Before and after object boxes:
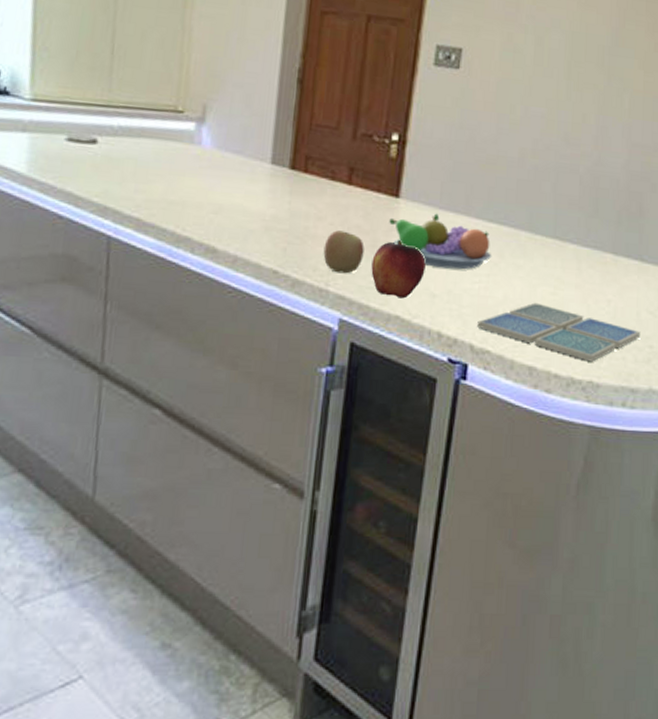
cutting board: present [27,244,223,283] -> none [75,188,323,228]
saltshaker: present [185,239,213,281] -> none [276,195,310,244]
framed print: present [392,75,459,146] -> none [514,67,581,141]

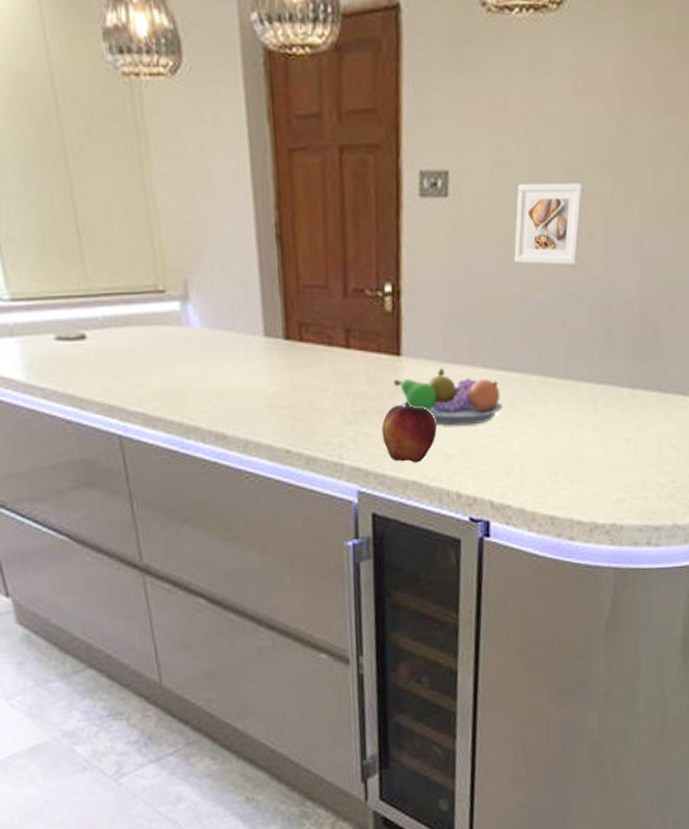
apple: present [323,230,364,274] -> none [331,399,373,445]
drink coaster: present [477,302,641,362] -> none [495,450,663,505]
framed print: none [514,67,581,141] -> present [514,183,584,266]

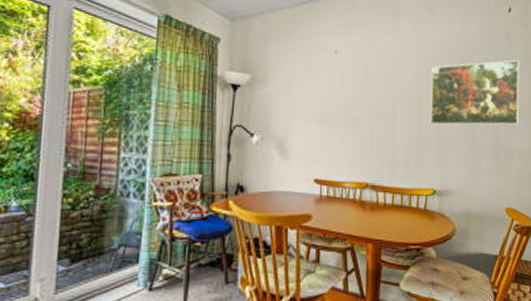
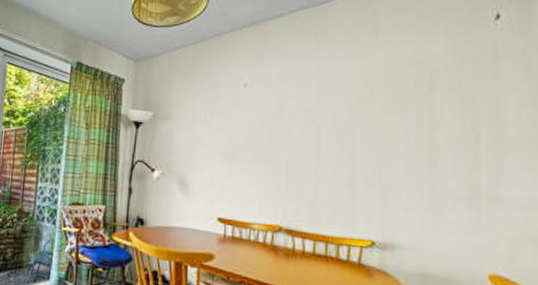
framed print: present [430,60,520,126] -> none [367,81,515,167]

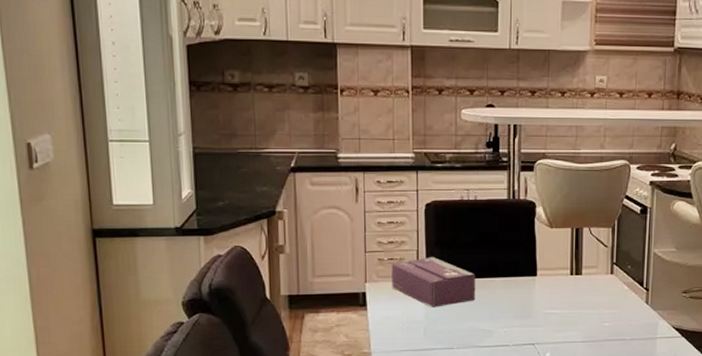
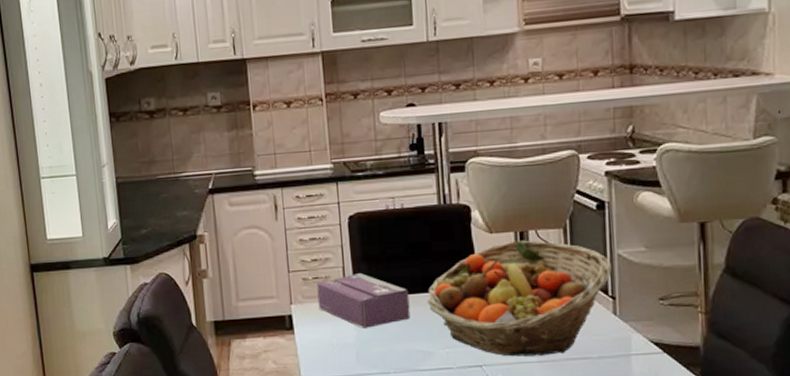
fruit basket: none [491,236,648,337] -> present [427,240,612,357]

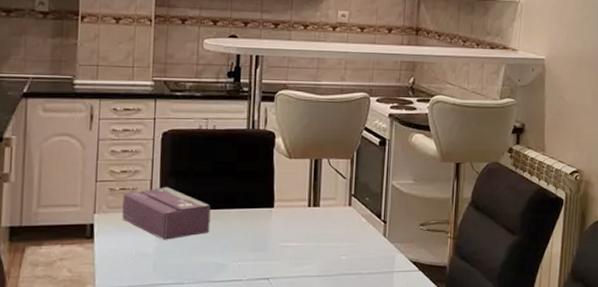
fruit basket: present [427,240,612,357] -> none [226,167,386,271]

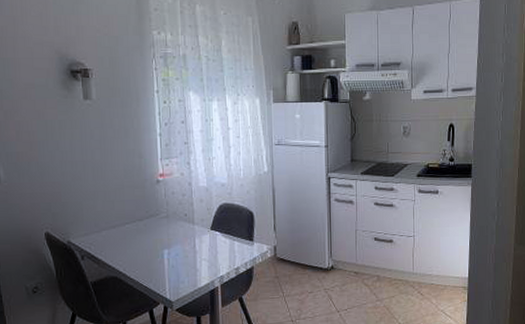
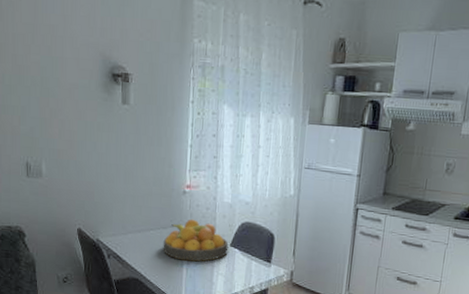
fruit bowl: none [140,207,209,251] -> present [163,219,229,262]

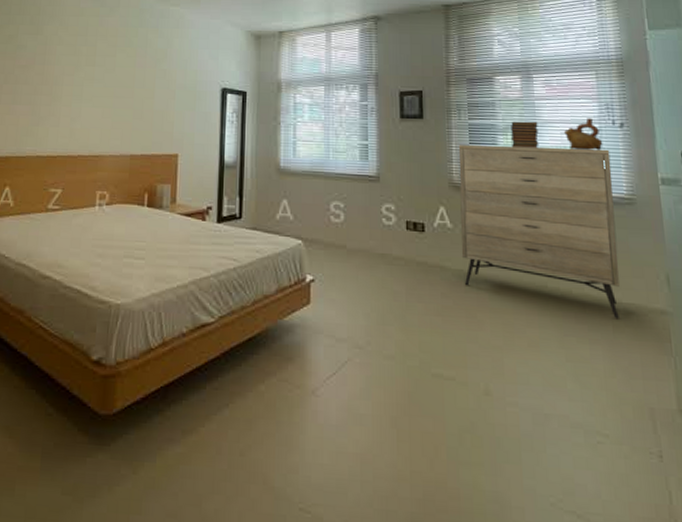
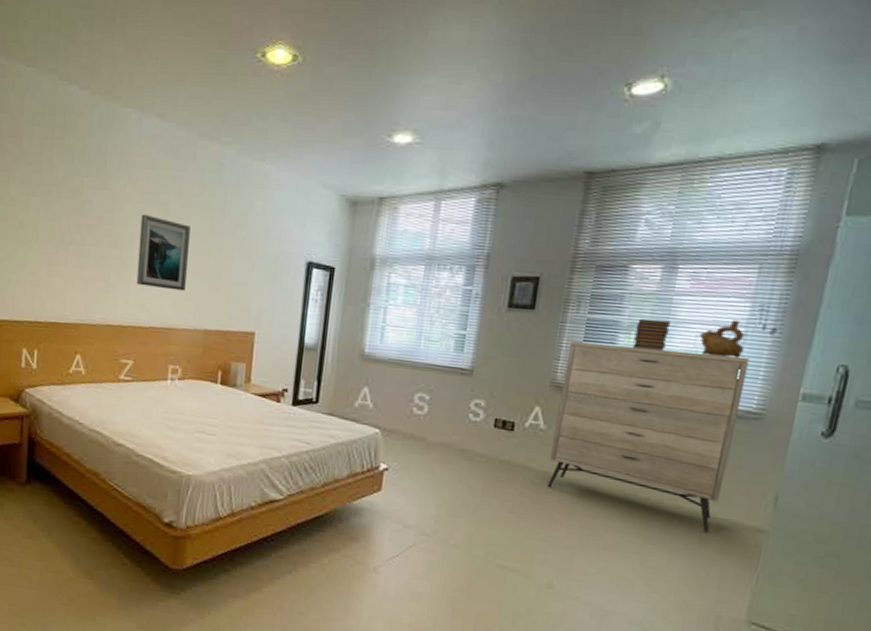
wall art: none [66,54,116,120] -> present [136,214,190,291]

*PROBLEM REQUIREMENTS*.
Reproduce precisely the lines of the entries above, from the one containing "framed print: present [392,75,459,146]" through the final one, both ends included, and omit the pictures.

*RESULT OF THE TASK*.
framed print: present [392,75,459,146] -> none [514,67,581,141]

apple: present [323,230,364,274] -> none [331,399,373,445]
drink coaster: present [477,302,641,362] -> none [495,450,663,505]
framed print: none [514,67,581,141] -> present [514,183,584,266]

framed print: present [430,60,520,126] -> none [367,81,515,167]

fruit basket: none [491,236,648,337] -> present [427,240,612,357]

fruit basket: present [427,240,612,357] -> none [226,167,386,271]

fruit bowl: none [140,207,209,251] -> present [163,219,229,262]

wall art: none [66,54,116,120] -> present [136,214,190,291]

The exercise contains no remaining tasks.